**Prompt A**
List each distinct username in the comment thread about the hash run, once each.
**Prompt B**
Write the next comment in the comment thread about the hash run, following its last line.

Just goes to show - confine your hashing to jurisdictions where you're running with the Marines and the local DEA chief enforces the down-downs.  Here's to Murree Beer - I can never get enough! On-on.

bret.austin
bret.austin

There was a little bird, no bigger than a turd...

On-On!

bret.austin
bret.austin

There was a little bird, no bigger than a turd...

On-On!

bret.austin
bret.austin

There was a little bird, no bigger than a turd...

On-On!

deydreamer
deydreamer

The mother f#@$ers laid a shit ty trail.... I would rather drink the beer then run the shit ty trail.  


12GaugeUrethra
12GaugeUrethra

Quite the write-up!  Glad there were no permanent consequences.  Note to future hares, if it looks like your trail might encroach, run it by local law enforcement or local residents in advance.  A little pre-coordination will save a lot of trouble and will still make a very fun trail.

dtach3
dtach3

My mother hash...so proud!!

PenisFlyTrap
PenisFlyTrap

Sounds like someone will be getting a down-down for this. On-on!

**Provided information**
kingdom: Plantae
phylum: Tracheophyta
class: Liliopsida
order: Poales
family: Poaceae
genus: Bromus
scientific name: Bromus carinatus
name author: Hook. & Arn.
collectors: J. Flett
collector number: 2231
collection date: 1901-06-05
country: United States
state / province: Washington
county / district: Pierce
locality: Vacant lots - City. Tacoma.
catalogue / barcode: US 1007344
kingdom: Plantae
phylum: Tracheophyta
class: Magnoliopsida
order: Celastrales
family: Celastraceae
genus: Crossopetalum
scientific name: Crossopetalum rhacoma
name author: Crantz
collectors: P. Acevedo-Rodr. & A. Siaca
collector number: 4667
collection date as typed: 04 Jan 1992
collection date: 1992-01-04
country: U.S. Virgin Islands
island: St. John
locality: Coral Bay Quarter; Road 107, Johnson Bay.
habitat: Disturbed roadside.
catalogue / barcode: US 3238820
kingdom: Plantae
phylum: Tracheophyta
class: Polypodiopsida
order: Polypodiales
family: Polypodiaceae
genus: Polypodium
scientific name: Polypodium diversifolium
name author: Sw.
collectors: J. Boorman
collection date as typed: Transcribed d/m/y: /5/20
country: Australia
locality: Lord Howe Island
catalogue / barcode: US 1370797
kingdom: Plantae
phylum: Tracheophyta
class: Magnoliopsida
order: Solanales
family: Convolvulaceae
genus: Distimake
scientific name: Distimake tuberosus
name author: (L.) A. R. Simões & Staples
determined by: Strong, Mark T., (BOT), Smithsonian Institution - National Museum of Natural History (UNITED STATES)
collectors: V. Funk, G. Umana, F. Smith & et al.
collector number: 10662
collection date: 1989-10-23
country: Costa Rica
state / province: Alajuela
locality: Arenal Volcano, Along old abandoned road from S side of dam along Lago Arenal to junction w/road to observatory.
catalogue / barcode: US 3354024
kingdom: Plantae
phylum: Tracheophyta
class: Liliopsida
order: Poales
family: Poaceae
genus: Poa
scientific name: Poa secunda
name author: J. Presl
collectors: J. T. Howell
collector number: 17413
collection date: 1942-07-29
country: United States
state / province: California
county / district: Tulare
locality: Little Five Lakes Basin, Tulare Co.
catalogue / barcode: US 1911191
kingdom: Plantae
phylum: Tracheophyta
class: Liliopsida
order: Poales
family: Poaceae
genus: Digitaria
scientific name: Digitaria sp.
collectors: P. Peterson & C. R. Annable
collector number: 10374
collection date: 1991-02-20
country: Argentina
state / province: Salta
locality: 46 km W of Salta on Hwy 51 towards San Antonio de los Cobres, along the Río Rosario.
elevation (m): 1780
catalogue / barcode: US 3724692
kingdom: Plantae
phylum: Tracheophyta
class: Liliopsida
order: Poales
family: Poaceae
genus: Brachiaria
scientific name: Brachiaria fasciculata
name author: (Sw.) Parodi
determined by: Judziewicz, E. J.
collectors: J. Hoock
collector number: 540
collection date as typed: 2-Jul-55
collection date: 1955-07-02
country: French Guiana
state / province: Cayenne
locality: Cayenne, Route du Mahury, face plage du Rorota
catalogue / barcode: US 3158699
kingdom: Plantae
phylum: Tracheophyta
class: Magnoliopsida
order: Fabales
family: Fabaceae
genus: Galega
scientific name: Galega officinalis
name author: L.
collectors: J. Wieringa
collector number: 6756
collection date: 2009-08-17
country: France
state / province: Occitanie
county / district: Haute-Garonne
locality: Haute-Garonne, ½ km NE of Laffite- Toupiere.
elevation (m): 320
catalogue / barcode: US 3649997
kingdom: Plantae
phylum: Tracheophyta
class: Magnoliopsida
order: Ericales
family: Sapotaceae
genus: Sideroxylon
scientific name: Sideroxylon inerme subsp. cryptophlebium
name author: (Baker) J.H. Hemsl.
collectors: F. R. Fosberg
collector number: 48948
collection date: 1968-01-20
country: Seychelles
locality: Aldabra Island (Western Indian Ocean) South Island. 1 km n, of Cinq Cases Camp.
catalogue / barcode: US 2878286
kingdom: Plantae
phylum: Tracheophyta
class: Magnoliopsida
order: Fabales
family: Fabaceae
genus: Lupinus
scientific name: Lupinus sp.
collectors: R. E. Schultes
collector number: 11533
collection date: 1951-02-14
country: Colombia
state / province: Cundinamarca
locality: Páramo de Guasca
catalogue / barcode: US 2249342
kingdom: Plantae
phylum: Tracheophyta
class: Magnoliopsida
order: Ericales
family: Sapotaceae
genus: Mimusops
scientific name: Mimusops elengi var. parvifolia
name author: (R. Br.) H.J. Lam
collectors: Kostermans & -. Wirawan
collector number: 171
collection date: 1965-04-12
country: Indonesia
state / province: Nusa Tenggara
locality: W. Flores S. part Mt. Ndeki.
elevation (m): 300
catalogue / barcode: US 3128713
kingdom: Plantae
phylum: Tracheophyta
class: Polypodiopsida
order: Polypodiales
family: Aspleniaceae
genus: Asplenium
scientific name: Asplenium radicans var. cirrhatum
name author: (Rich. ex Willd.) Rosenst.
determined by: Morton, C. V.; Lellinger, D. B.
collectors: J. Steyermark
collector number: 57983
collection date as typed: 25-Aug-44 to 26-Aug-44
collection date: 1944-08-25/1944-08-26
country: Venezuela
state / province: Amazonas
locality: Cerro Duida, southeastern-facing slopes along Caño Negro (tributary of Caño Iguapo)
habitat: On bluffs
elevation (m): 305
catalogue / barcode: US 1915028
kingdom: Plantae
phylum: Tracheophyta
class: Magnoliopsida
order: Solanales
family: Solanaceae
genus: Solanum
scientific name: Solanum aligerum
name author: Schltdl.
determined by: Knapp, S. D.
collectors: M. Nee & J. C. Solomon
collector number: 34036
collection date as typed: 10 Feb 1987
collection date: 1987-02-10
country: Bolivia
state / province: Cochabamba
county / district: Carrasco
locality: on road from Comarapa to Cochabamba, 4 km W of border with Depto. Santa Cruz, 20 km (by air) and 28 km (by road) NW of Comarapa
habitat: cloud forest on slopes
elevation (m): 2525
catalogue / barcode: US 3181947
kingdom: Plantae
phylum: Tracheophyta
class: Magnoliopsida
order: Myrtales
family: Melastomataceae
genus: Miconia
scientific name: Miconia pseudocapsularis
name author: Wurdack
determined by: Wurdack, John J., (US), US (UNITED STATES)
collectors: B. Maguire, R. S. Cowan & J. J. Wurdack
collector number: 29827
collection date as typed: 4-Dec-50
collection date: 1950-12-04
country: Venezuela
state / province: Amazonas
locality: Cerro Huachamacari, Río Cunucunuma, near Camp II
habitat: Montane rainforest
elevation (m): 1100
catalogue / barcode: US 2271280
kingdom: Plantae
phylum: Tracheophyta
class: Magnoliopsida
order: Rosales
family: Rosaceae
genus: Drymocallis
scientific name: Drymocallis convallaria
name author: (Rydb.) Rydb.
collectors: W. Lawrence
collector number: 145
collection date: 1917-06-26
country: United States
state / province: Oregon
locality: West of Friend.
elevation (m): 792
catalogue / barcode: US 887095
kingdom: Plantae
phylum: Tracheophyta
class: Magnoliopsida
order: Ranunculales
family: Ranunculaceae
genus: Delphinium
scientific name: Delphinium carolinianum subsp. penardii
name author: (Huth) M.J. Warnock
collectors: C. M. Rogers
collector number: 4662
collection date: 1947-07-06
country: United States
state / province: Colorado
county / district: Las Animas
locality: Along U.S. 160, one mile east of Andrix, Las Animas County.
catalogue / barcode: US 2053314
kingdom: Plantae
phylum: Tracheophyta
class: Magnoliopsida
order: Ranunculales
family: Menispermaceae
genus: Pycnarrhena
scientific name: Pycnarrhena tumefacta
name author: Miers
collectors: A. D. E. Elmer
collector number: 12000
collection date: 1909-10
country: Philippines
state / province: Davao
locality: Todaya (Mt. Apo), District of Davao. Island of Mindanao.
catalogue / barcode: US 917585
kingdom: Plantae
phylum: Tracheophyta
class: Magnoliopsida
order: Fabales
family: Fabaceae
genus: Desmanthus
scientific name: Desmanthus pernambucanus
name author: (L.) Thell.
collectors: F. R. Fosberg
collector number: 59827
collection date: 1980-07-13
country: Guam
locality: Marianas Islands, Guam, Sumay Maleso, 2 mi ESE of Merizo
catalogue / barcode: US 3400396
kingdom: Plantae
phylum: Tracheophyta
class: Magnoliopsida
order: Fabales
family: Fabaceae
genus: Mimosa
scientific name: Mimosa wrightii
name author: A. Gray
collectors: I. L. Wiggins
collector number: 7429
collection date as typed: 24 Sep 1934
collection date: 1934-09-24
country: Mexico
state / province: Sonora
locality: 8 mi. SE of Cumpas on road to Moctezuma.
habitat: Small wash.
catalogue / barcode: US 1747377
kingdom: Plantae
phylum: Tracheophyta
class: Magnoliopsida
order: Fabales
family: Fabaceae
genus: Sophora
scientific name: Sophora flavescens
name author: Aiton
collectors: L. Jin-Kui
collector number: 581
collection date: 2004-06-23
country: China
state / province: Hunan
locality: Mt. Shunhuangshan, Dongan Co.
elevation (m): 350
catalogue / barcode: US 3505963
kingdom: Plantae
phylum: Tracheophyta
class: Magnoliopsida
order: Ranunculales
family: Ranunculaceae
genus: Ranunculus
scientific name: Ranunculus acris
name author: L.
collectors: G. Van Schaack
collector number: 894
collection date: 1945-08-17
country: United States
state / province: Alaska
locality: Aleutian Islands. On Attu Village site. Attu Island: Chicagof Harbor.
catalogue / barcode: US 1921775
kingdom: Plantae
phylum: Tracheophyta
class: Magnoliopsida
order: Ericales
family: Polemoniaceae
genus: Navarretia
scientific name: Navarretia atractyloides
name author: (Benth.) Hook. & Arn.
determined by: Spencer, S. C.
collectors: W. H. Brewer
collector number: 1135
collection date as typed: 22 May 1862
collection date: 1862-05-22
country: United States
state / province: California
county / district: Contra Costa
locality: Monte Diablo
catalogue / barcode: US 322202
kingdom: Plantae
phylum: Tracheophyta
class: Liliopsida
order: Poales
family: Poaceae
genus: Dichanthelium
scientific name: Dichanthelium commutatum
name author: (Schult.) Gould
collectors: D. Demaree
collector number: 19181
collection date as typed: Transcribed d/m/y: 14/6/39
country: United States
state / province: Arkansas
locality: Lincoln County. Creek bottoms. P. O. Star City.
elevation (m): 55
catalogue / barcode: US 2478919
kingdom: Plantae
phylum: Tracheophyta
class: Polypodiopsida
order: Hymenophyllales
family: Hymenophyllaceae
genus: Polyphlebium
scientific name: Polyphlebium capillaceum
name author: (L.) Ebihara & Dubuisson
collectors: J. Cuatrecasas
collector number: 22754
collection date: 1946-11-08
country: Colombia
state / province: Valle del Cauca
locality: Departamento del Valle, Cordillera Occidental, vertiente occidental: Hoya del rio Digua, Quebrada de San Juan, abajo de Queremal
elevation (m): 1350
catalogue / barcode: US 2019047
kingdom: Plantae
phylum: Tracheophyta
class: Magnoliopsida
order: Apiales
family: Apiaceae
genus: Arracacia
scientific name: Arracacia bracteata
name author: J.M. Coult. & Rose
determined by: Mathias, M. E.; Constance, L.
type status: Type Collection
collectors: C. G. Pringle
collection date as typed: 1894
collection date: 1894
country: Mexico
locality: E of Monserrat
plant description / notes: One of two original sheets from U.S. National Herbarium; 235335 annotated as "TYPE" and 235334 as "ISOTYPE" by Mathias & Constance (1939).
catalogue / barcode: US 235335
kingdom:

**Exercise output A**
bret.austin
deydreamer
12GaugeUrethra
dtach3
PenisFlyTrap

**Exercise output B**
glennayoungman
glennayoungman

I guess the only real winners that day were the real terrorists, wake up America, we are now in a Police State.

SugarSnatch
SugarSnatch

So, my question for you Jess, are you going to hash again?

Mimi Parker
Mimi Parker

This is where our tax dollars are going? You have got to be kidding.

Dan K. Alexander
Dan K. Alexander

The Hare wasn't too bright. Trespassing (drunk) on federal property (a planned airport extension) while dressed as federal employees is no way to run through life kid.

Sam Smith
Sam Smith

If they really did trespass at the site of the new runway, it sounds like it wasn't properly fenced off or marked. To me this is a total waste of resources. Yes let's hassle a running club but ignore the gangs.

wizscott
wizscott

@PenisFlyTrap Which hash are you from?  Not OUCH3 are you?  This is AW Chewy CB from Music City.  And there should be plenty of Down Downs for the Hare.

kayakguy73
kayakguy73

Actually, that's hilarious.  On-On!  ----  (The Hare needs to sit on ice for sure!)